The premise of flappy bird is simple: pairs of pipes move across the screen, and it is the goal to pass through as many pipes as possible. The only control input for the player is to tap the screen, which makes the bird jump, and gain altitude.
Building a clone of flappy bird for manipulation was the first step. Once I had a version that I felt matched the original game close enough, I started to conceptualize the control algorithm.
MPC is a control method that works by optimizing the control horizon of a given system. Applied to flappy bird, this means choosing an optimal set of N different inputs. Since there is only one input for flappy bird, we can consider the two options 0 or 1, where 1 is a jump (tap) and 0 indicates doing nothing.
For an input sequence of length N, we have 2^N diffferent sequences to evaluate.
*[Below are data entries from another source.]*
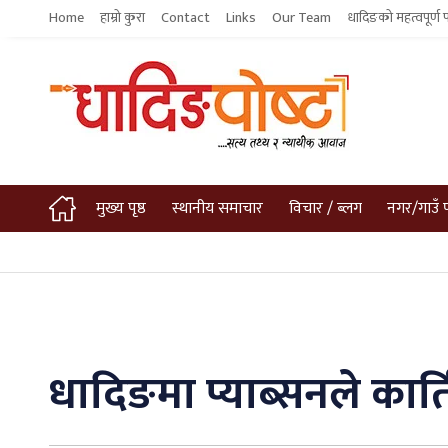
Home
हाम्रो कुरा
Contact
Links
Our Team
धादिङको महत्वपूर्ण 
मुख्य पृष्ठ
स्थानीय समाचार
विचार / ब्लग
नगर/गाउँ 
धादिङमा प्याब्सनले कार्त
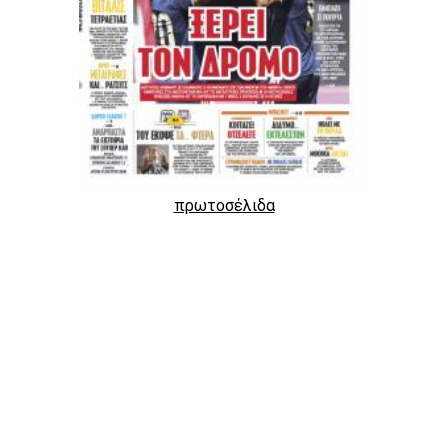
πρωτοσέλιδα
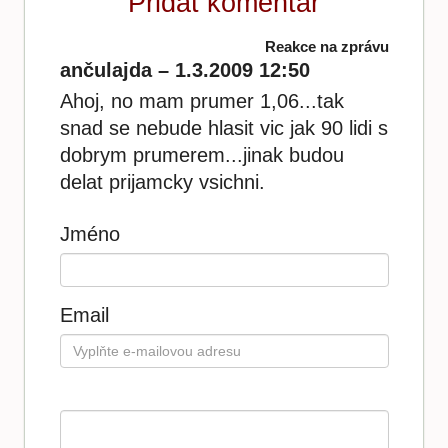
Přidat komentář
Reakce na zprávu
ančulajda – 1.3.2009 12:50
Ahoj, no mam prumer 1,06...tak
snad se nebude hlasit vic jak 90 lidi s
dobrym prumerem...jinak budou
delat prijamcky vsichni.
Jméno
Email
To evaluate each sequence, I devised a cost function that is dependant on the distance of the bird from the center axis of the pipe gap, the velocity of the bird, the choice to jump and the crash scenario. The sequence with the lowest cost will be chosen as the optimal control path.
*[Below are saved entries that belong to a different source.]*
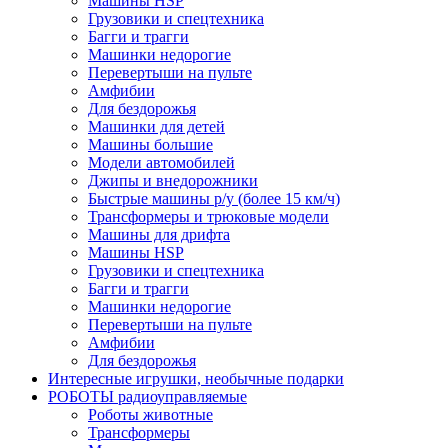
Машины HSP
Грузовики и спецтехника
Багги и трагги
Машинки недорогие
Перевертыши на пульте
Амфибии
Для бездорожья
Машинки для детей
Машины большие
Модели автомобилей
Джипы и внедорожники
Быстрые машины р/у (более 15 км/ч)
Трансформеры и трюковые модели
Машины для дрифта
Машины HSP
Грузовики и спецтехника
Багги и трагги
Машинки недорогие
Перевертыши на пульте
Амфибии
Для бездорожья
Интересные игрушки, необычные подарки
РОБОТЫ радиоуправляемые
Роботы животные
Трансформеры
Evaluating 2^N sequences every frame is very computationally expensive...time complexity of O(N · 2^N) expensive. Scaling this algorithm to predict further in the future required improving the core algorithm.
To do this, I altered algorithm V1 to incorporate a version of the Beam Search algorithm.
Beam search is a heuristic search algorithm. Instead of evaluating every possible sequence (2^N), it keeps only the best 'B' sequences. Now, for a sequence len N, only 2B(N-log2(B)+1)−2 sequences are evaluated.
For a sequence len of 100 and beam width of 4, we now only have to evaluate 790 sequences per timestep.
With the original algorithm, instead we would have to calculate 1 267 650 600 228 229 401 496 703 205 376 (1.267 nonillion) sequences per timestep.